What makes this fascinating to me is that this was just discovered recently. With all the brilliant minds in science, why hasn’t this been discovered before? The answer must be that the right person(s) haven’t come along yet.
This is why I think hyperspeed space travel, the kind of stuff we only see in movies like Star Trek, will be discovered and made possible someday. That includes time travel, which is another science mystery people have been working to unravel for many years. It will happen. In my lifetime? Don’t know. But it’s not if, it’s a question of when. What scientific mysteries would you like to see discovered in your lifetime?
April 5, 2006
I hope I’m alive long enough to take a trip into the future. I’d like to see if we all are controlled by apes or have nuked the human race out of existence in a few hundred years.
via physorg:
… according to Einstein, whenever you do something to space, you also affect time. Twisting space causes time to be twisted, meaning you could theoretically walk through time as you walk through space.

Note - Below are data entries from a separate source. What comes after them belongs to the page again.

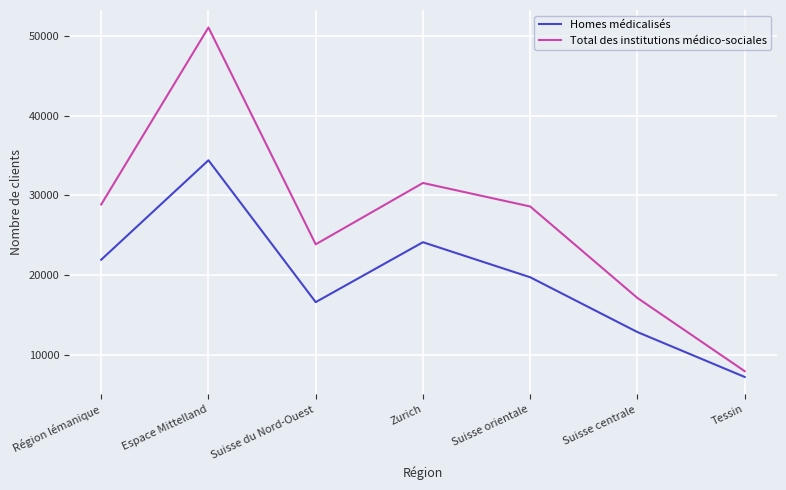

What are all the series names shown in the legend?

Homes médicalisés, Total des institutions médico-sociales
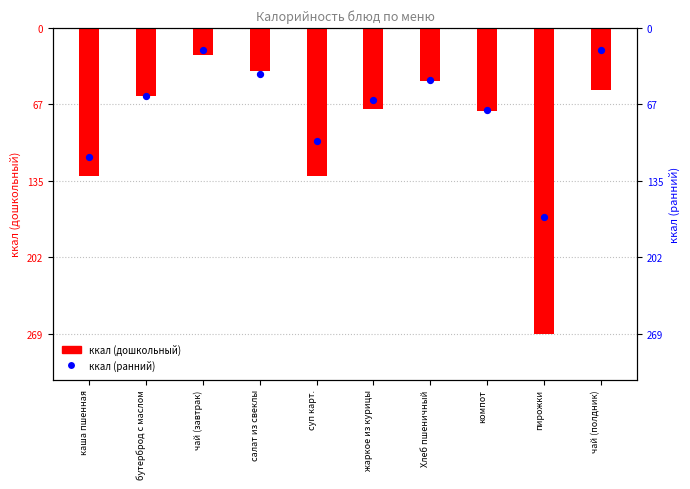

At how many categories does at least one series exceed -244?

10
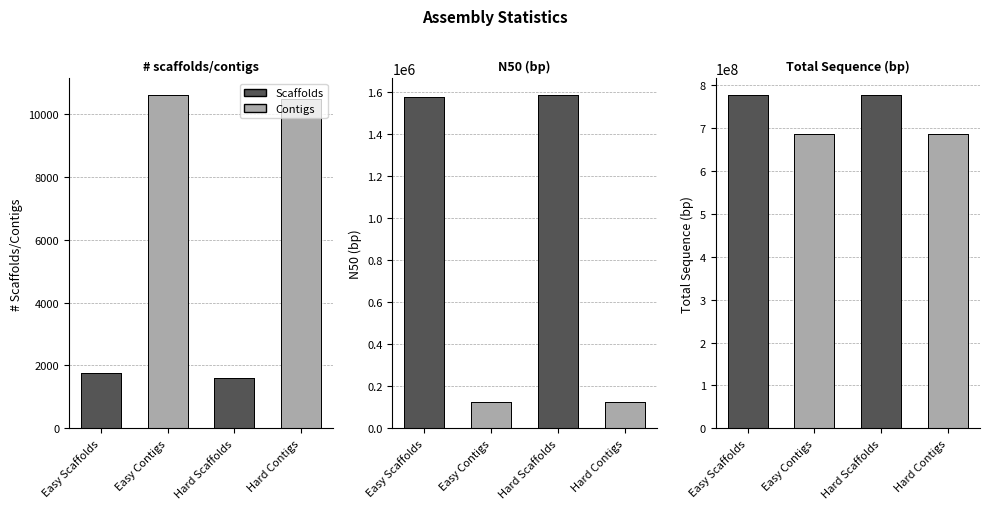

What is the label of the 1st bar from the right?

Hard Contigs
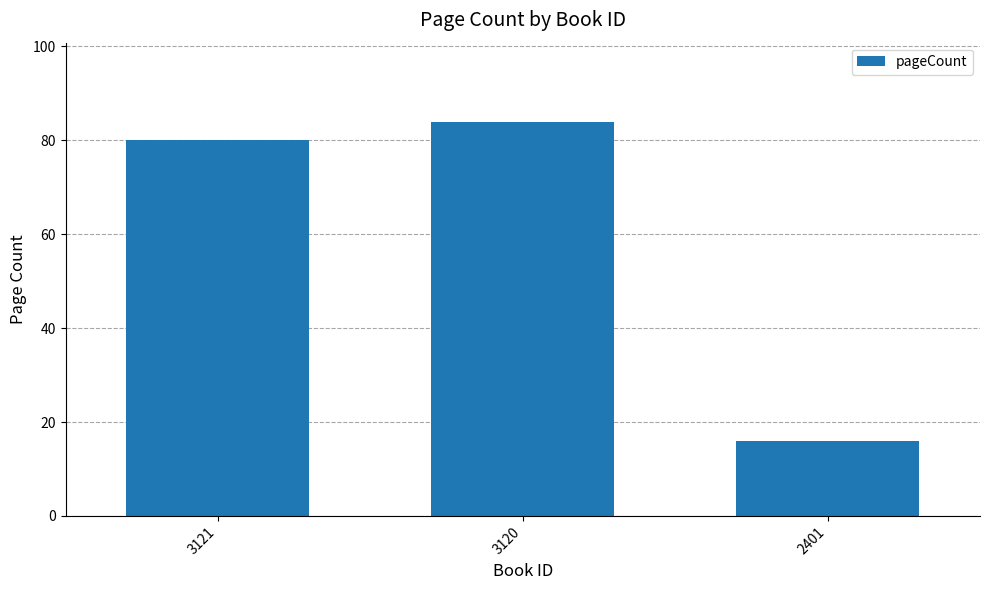

At which category does the chart reach its minimum across all series?

2401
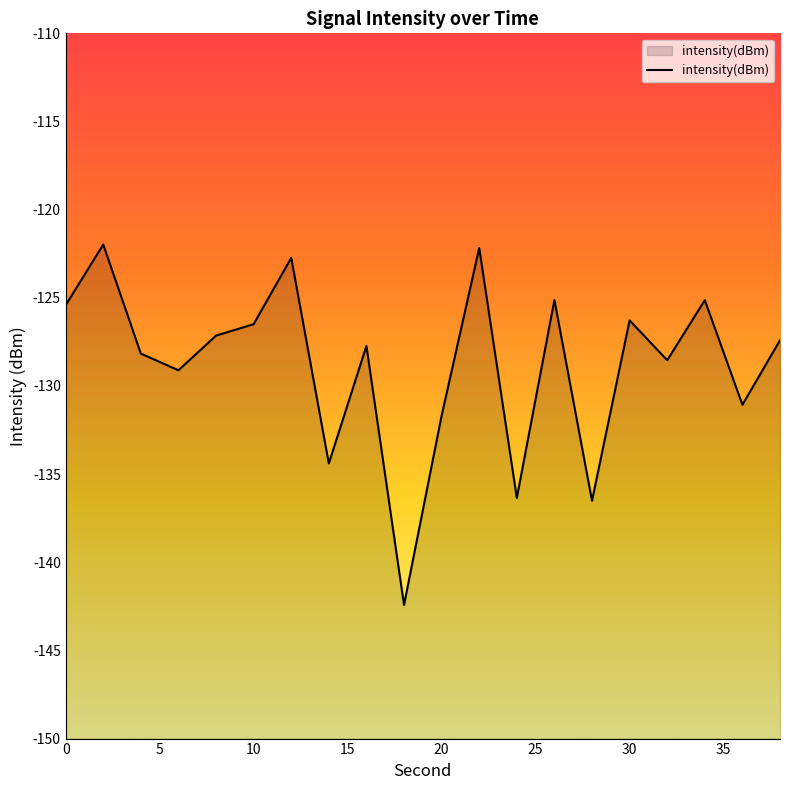

At which label is the value closest to -132?

20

“As physicists, our experiments deal with subatomic particles,” said Mallett. “How soon humans will be able to time travel depends largely on the success of these experiments, which will take the better part of a decade. And depending on breakthroughs, technology, and funding, I believe that human time travel could happen this century.”
As for going into the past? Not much interest there, especially if Mallett’s theory is accurate about going back into a parallel universe and not the past that we know and are a part of exists.
February 16, 2006
Somebody get Marty McFly and Doc on the phone, here comes Transition from Terrafugia.

Maybe not a Delorean, but some MIT wizards do have a working 1/5th scale model in a wind tunnel and with $30,000 hope to get a full size prototype built by 2008:
Terrafugia is aiming to build a vehicle that will fly at 120 miles per hour and get 30 miles a gallon in the air. (It will also get 40 miles per gallon on the freeway and 30 in the city). The Transition vehicle will carry a payload of only 430 pounds, far less than cars, but how many cars can take flight after 1,500 feet of takeoff space?
Is it just me or does $30,000 sound pretty inexpensive for this type experiment? Back at Seattle Mind I saw a speedy $100,000 electric car. The Transition will come in around $149,000 and be available in 2009, according to the Terrafugia website FAQ. A valid drivers license for street mode will be required and at least a light sport pilot’s license will be required for flight mode.
This would be great to see us move to the skies if they can get this working and practical. The latter part is the challenge since, according to the article, technically flying cars have been possible since the 60s. Also, will these fly themselves?
Also, as their own FAQ states, it wouldn’t be very safe to go into flight mode on the freeway, so no punching it in a traffic jam and flying the friendly skies to get to work on time.